I am in Sicily with the journalist Paweł Smoleński, staying with a friend who runs a hotel. Through the window is the sea. A bay spreads out its arms towards Greece. The phantom of a faraway ship is dotted with kayaks and yachts in the foreground.
“This was where the first Greeks landed in 8 BC,” says Caterina.
Paweł and I stand with our backs to the water to look at what the newcomers saw: a smoking volcano and hills like dromedaries marching down to waterholes…
Information about the Greeks and many others could have remained as lifeless fodder in the tourist brochures, but somehow it didn’t. Not because we are training our imaginations and striving to make sense of phenomena that may have no intrinsic meaning.
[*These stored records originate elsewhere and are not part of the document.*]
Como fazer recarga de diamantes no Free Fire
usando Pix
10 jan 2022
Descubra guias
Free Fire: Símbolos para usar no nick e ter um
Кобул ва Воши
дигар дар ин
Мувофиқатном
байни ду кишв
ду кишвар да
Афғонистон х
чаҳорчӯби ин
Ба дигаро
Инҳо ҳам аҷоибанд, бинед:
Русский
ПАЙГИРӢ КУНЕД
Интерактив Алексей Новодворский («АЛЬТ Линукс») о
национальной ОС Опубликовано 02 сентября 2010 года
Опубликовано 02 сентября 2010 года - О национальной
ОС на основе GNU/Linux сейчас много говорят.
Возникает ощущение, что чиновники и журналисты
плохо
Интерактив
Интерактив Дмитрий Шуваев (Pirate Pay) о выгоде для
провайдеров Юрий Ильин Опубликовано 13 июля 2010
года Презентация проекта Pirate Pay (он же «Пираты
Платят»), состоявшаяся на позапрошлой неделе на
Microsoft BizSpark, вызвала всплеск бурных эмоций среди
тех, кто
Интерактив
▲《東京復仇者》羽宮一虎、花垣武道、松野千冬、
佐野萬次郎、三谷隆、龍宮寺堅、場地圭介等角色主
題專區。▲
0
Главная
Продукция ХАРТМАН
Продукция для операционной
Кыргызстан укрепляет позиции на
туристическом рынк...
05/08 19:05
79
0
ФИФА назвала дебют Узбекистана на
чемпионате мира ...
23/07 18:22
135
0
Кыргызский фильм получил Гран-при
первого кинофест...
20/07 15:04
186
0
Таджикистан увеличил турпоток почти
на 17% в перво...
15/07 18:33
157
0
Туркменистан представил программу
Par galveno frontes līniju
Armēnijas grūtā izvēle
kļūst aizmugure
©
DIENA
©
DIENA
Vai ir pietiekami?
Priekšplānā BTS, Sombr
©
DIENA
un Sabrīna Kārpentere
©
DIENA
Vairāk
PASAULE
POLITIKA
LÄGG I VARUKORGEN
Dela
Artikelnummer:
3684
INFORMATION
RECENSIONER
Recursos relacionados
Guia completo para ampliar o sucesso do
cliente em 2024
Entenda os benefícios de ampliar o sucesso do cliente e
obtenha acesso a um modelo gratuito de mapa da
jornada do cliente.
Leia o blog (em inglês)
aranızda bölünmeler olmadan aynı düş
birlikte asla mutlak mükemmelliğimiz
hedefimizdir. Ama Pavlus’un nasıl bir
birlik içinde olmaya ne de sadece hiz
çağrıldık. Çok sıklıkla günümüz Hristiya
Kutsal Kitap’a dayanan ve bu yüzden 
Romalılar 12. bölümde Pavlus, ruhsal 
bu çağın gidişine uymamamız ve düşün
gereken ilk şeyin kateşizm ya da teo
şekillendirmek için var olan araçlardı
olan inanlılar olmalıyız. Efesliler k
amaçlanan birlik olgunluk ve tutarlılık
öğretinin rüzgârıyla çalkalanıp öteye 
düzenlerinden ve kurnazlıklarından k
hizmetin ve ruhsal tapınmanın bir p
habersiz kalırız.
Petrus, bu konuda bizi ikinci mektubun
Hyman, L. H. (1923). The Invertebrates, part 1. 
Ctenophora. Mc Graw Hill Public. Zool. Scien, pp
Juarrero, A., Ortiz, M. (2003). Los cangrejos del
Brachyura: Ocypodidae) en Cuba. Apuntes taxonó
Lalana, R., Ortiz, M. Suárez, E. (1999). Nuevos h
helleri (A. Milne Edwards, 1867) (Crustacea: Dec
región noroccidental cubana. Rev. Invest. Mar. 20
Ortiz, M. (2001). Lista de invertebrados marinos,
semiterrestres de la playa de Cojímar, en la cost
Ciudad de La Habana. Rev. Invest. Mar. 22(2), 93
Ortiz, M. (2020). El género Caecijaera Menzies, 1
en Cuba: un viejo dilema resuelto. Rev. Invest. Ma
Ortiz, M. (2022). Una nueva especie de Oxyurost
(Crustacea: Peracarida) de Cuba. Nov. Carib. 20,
Perhaps they are merely mobile, static or eye-catching. What we saw left us feeling moved for different reasons, of which there are several at least.
First, we met a priest who provides pastoral care for outcasts in Catania. No, he had not made a point of serving on the margins of the ‘respectable’ world. Almost half a century ago, he was assigned to one of the Earth’s innumerable margins. He looked around, saw that it was populated by male, female and multi-gender prostitutes, sat in the confessional, heard the sobbing, and decided it was his mission to listen to their weeping and ask if there was anything he could do. The priest was probably subconsciously recalling the words of St. Paul: “There is neither Jew nor Greek, there is neither bond nor free, there is neither male nor female, for ye are all one […].” Or perhaps he didn’t need them, and an image of a world of equal people, regardless of inequalities, seemed as natural to him as it does to us all, way back in primary school, before we are pricked by the sting of prejudice.
Second, we came across a black lad from Mali at Caterina’s hotel. After being falsely accused of a crime, he had run away from home and spent months walking and hitching his way to Libya. He toiled for free and was beaten up. He made it to Lampedusa below decks on a boat, then on to the immigrant community in Italy. He was at Caterina’s hotel on a kind of work placement but, according to European law, would have lost his Italian state welfare when he turned 18, so Caterina offered him a permanent job. I’m not sure if it was because she had read St. Paul or Homer. It was probably a sentimental reflex. Her empathic imagination had allowed her to picture the life of a good boy with a terrible fate and black skin in a world without rules; in a country where the Northern League is triumphant.
On Earth and in the heavens, many signs suggest that we should return to a lost point in the past where everyone meets today: Greeks and Jews; Jesus and Antigone. A point that accumulates the tales of travellers, irrespective of where they come from or where they are going. Scenes of people who have been scattered all over the world meeting each other; people who knew nothing about one another or themselves until they met.
Paweł and I sit in a seaside bar beneath the cliffs – the solidified sediment that the Cyclops hurled at the fleeing Odysseus. When Polyphemus asked the King of Ithaca his name, he replied: “No man.” Thus, when Odysseus had plunged a burning stake into his one eye, the Cyclops cried out for help, truthfully shouting that no man had blinded him. “How well I can relate to the Cyclops,” reads a verse by the contemporary Polish poet Krzysztof Karasek. How well all of us can relate to him, for we are in pain but know not why. Life itself, of whose nature we are unaware; we who are unable to explain the roots of our own suffering.
We stare out of the windows of the Hotel Palladio in Naxos, thinking that stepping off a boat onto a jetty never altered the identity of Jesus the fisherman or Odysseus the adventurer. Everybody travels. Everyone has their own tale to tell. We are most fortunate that the Mediterranean Sea, a place which for many has become a graveyard, can act as a lens of humanity, reflecting its fate, struggles, suffering and liberation.
Those deciding today whom to admit and whom to turn away are those who once sought a home, or will do so, sometimes successfully, but always with great losses. Pressured by my own lack of indifference, I would like to say that – let’s agree – time does not exist. Every present-day person is also a primeval person. Every historical period is archaic and eternal time. Every ancient person is a person of the future. And we shall all meet at the hour of myths; the Mediterranean hour of sisterhood and brotherhood. Or that of indifference, evil and the inability to comprehend that, for all of us, any pain hurts just the same.
For years, we’ve been telling the world that our heritage traces back to the Mediterranean, not the post-Yalta European order. So, where is it now?